Fires were still burning which showed us that the relief party had been there, and had left just before we arrived. We shouted and fired our guns, but got no response. We learned afterward that the lieutenant who had brought the supplies had waited two days for us, and then quitted the place two hours before we arrived, taking the provisions with him. He heard our guns, but thought that they were fired by Indians, and kept on his way down the river.
Our condition was terrible. We had been stumbling along, feeble, gaunt, half crazed by hunger and fatigue. But the expectation of food, the certainty that we should find plenty at the Ammonusuc, had nerved us up to the effort to reach it, and now it was gone. It had been there and was gone. We broke down completely and cried and raved. Some became insane.
I have already said that I did not like Rogers for several good reasons. But he was a man of tremendous nerve, energy, and resource. Though his great strength had been wasted by starvation, so that he could hardly walk, he still remained the leader, and said:—
"Don't lose your courage, men. I'll save all of you. It is sixty miles from here to Fort No. 4. Bring some dry logs. Hurry up. I am going to make a raft, and float down to No. 4 and fetch back food and help."

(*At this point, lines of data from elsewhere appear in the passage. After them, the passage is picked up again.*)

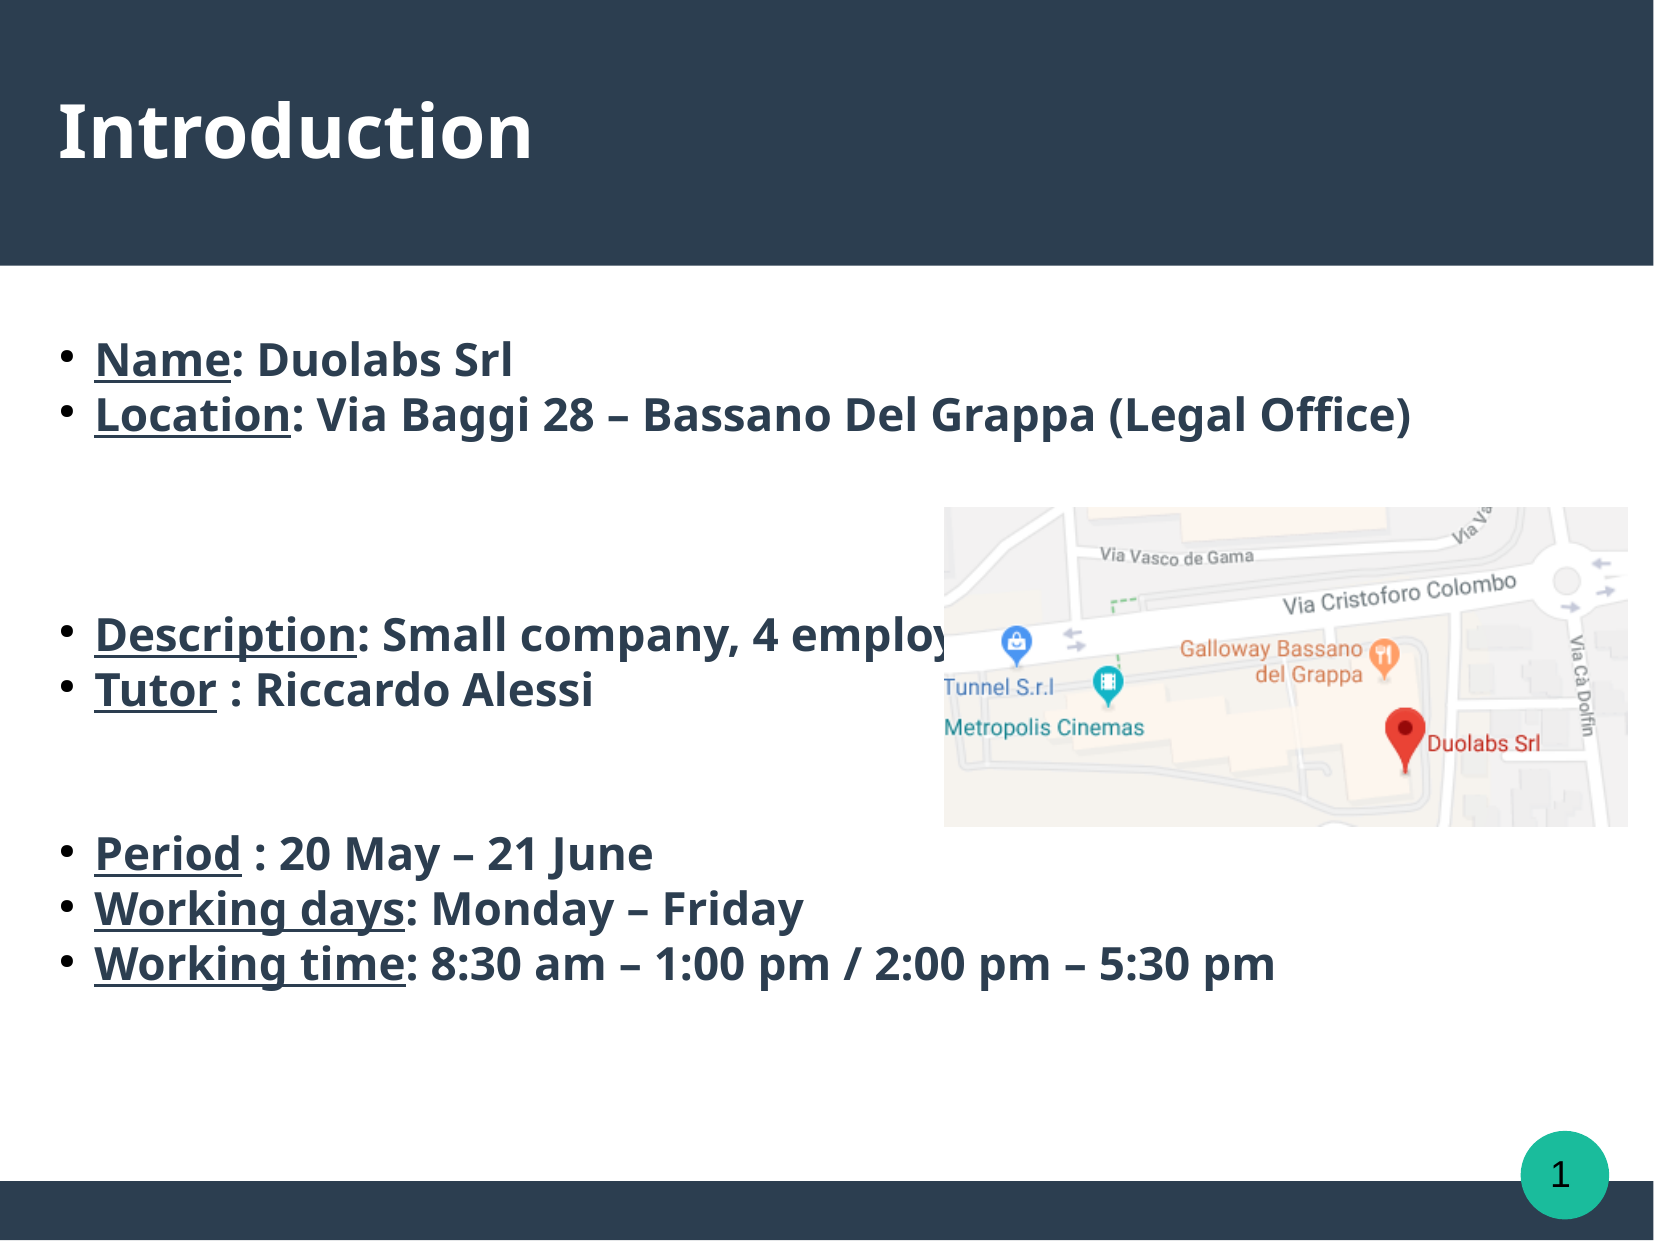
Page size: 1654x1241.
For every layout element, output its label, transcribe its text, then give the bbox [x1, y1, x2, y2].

text_box 1 [1535, 1145, 1654, 1203]
picture [944, 507, 1628, 827]
text_box Name: Duolabs Srl Location: Via Baggi 28 – Bassano Del Grappa (Legal Office) Description: Small company, 4 employees Tutor : Riccardo Alessi Period : 20 May – 21 June Working days: Monday – Friday Working time: 8:30 am – 1:00 pm / 2:00 pm – 5:30 pm [58, 330, 1595, 1158]
text_box Introduction [58, 49, 1595, 207]
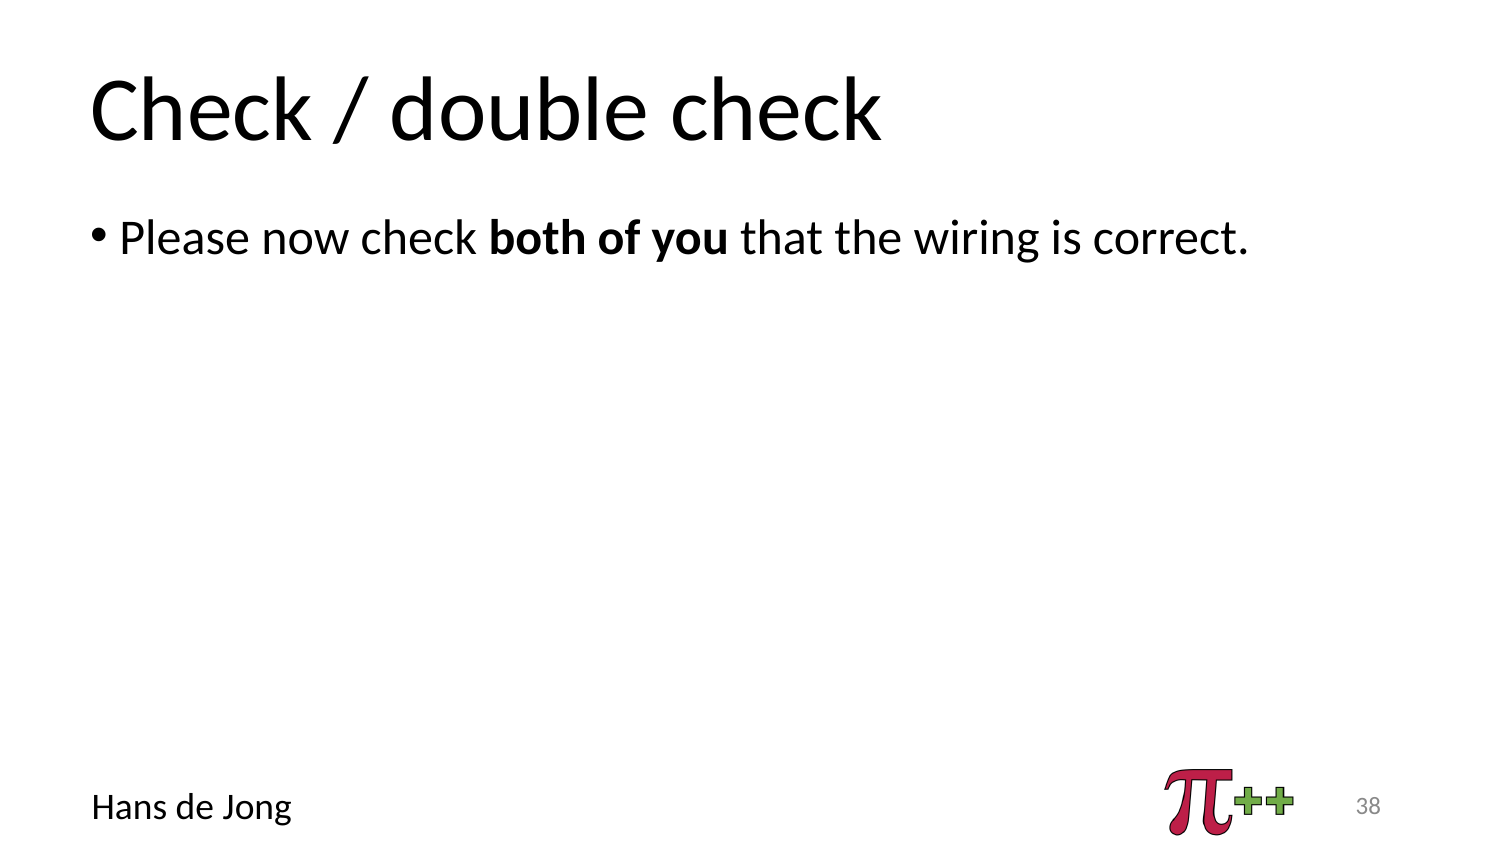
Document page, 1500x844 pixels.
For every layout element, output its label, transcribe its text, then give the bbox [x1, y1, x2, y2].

list Please now check both of you that the wiring is correct. [75, 196, 1426, 754]
title Check / double check [75, 33, 1426, 175]
text_box 38 [1340, 782, 1426, 827]
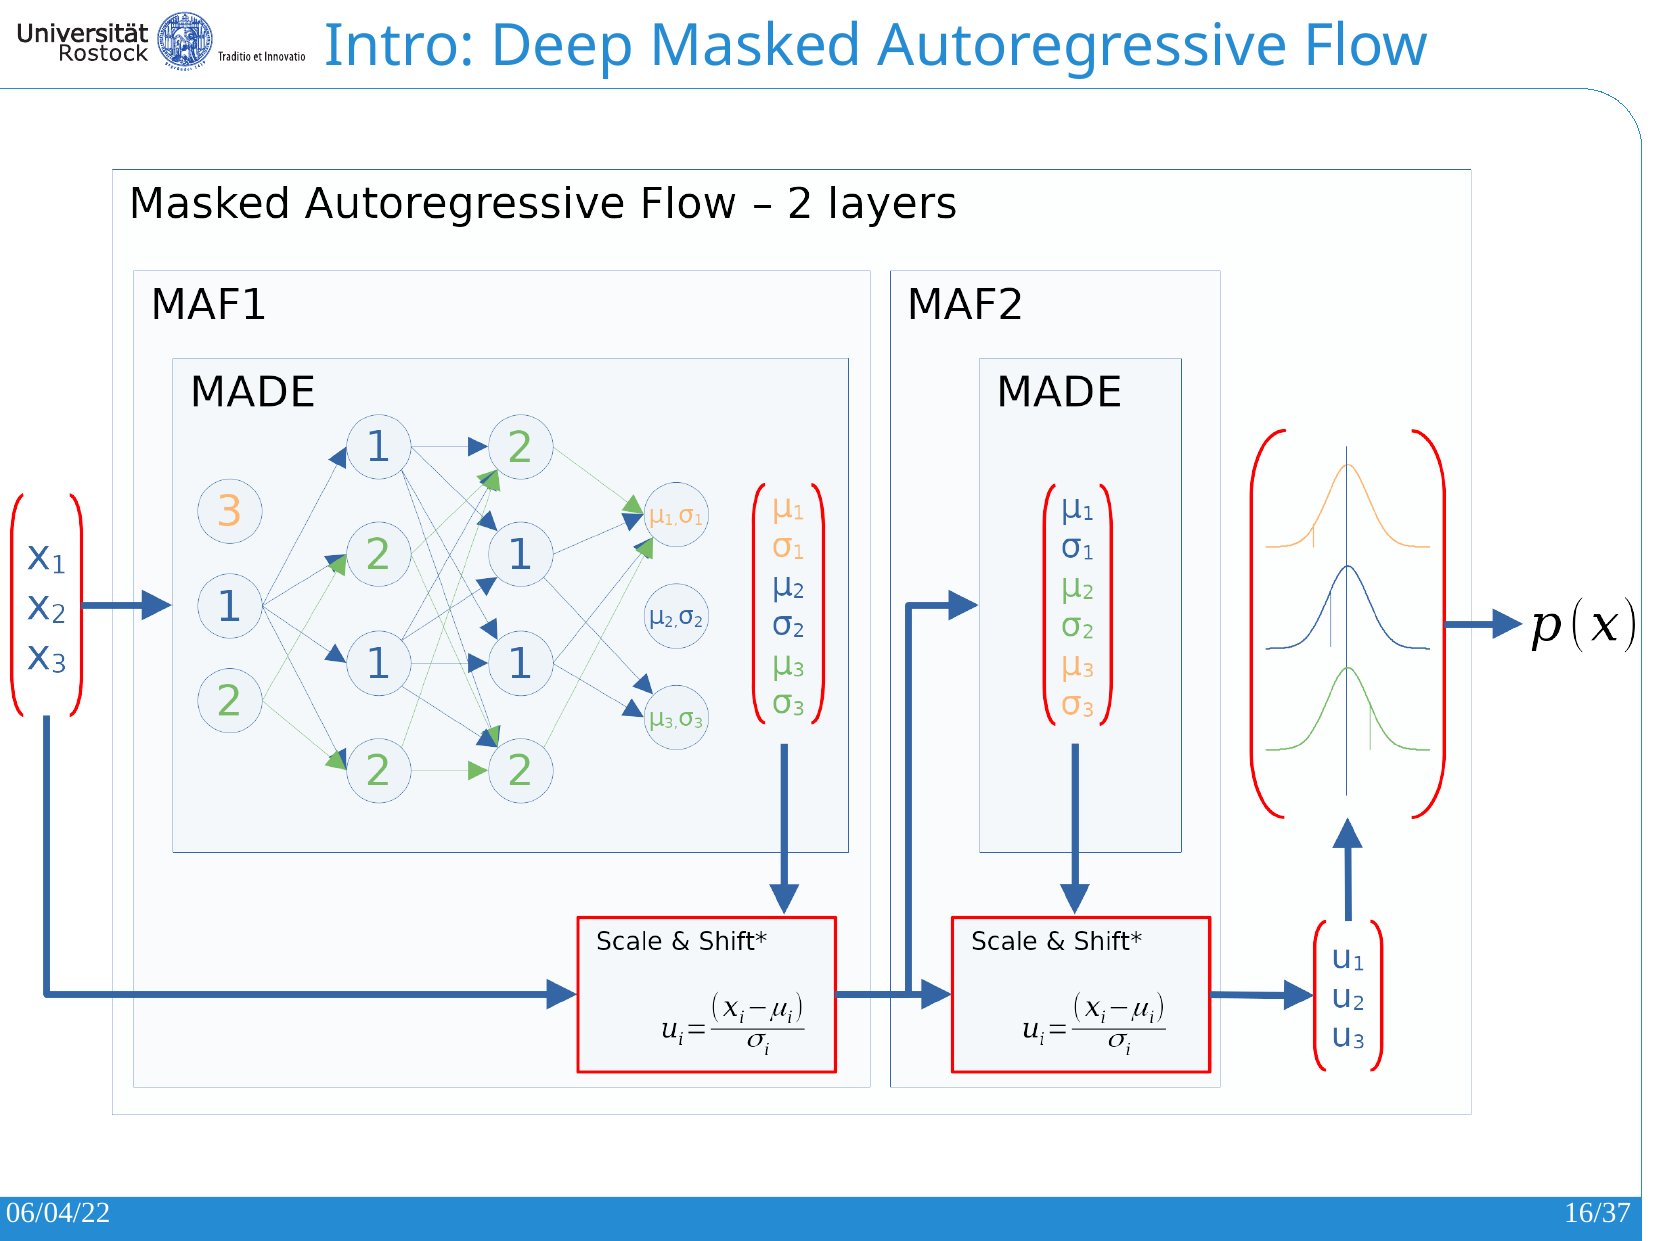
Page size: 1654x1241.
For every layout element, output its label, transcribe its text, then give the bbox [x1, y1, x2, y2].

picture [0, 94, 1642, 1187]
title Intro: Deep Masked Autoregressive Flow [324, 8, 1571, 77]
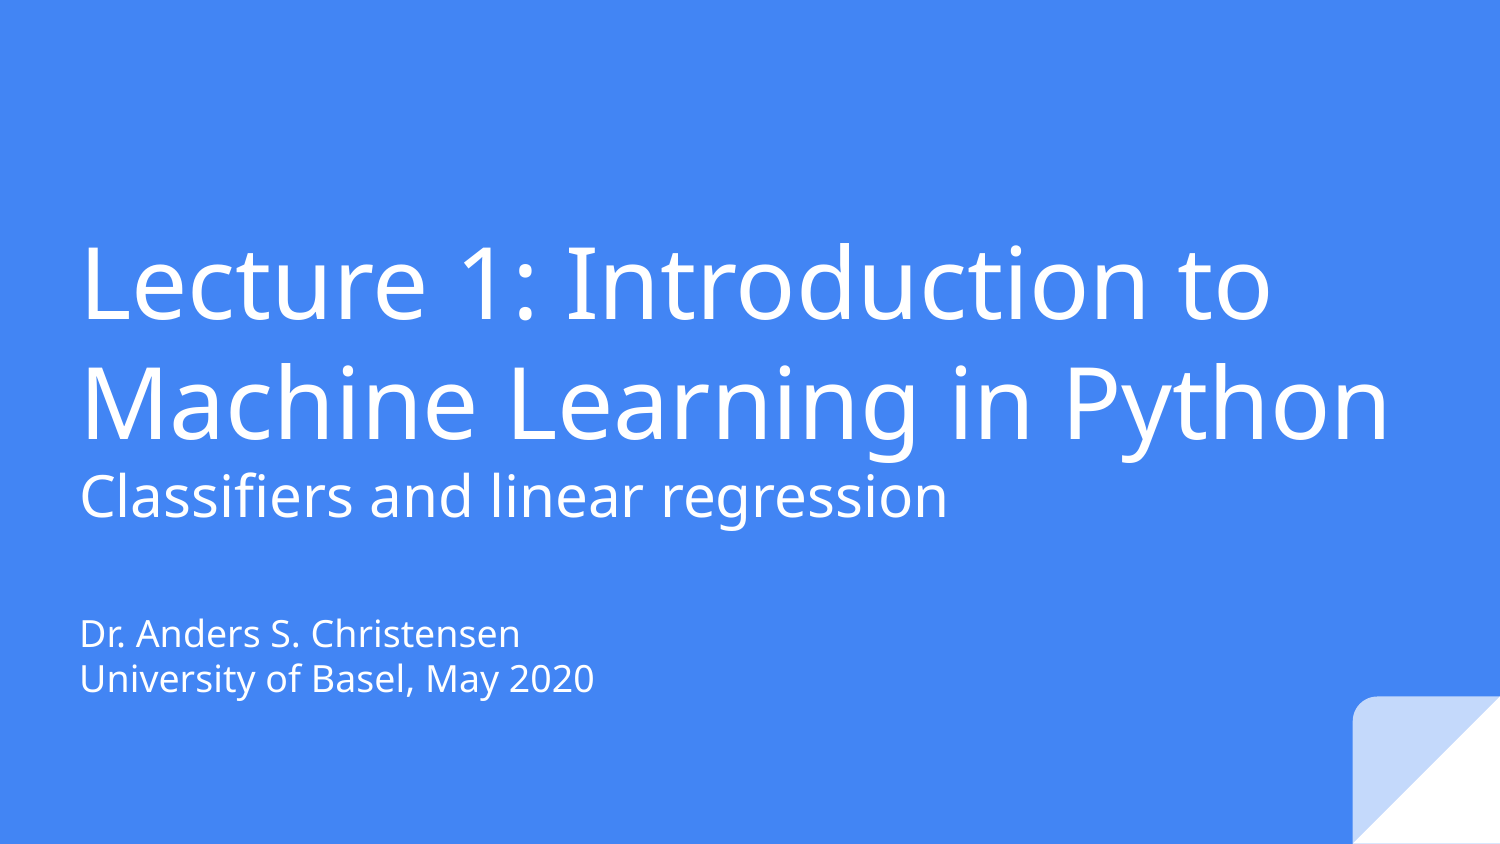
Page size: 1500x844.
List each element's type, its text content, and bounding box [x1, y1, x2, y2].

We brought logs and made a raft.
"You can find enough lily-roots and ground-nuts to keep you alive till I return. If any of you do not know how to clean and cook them, Captain Grant will show you. I promise you I will have all the food you want at this place in ten days."
STARVATION
He got on the raft with Captain Ogden, an Indian boy and Martin, who had been over the river before. They poled and paddled it to the middle of the river, and drifted down the stream out of sight.
The next day two more men crept into camp and reported that the Indians had attacked their party several days before, and had killed Lieutenant Turner of the Rangers, Lieutenant Dunbar of Gage's light infantry, and that of all their party they alone had escaped.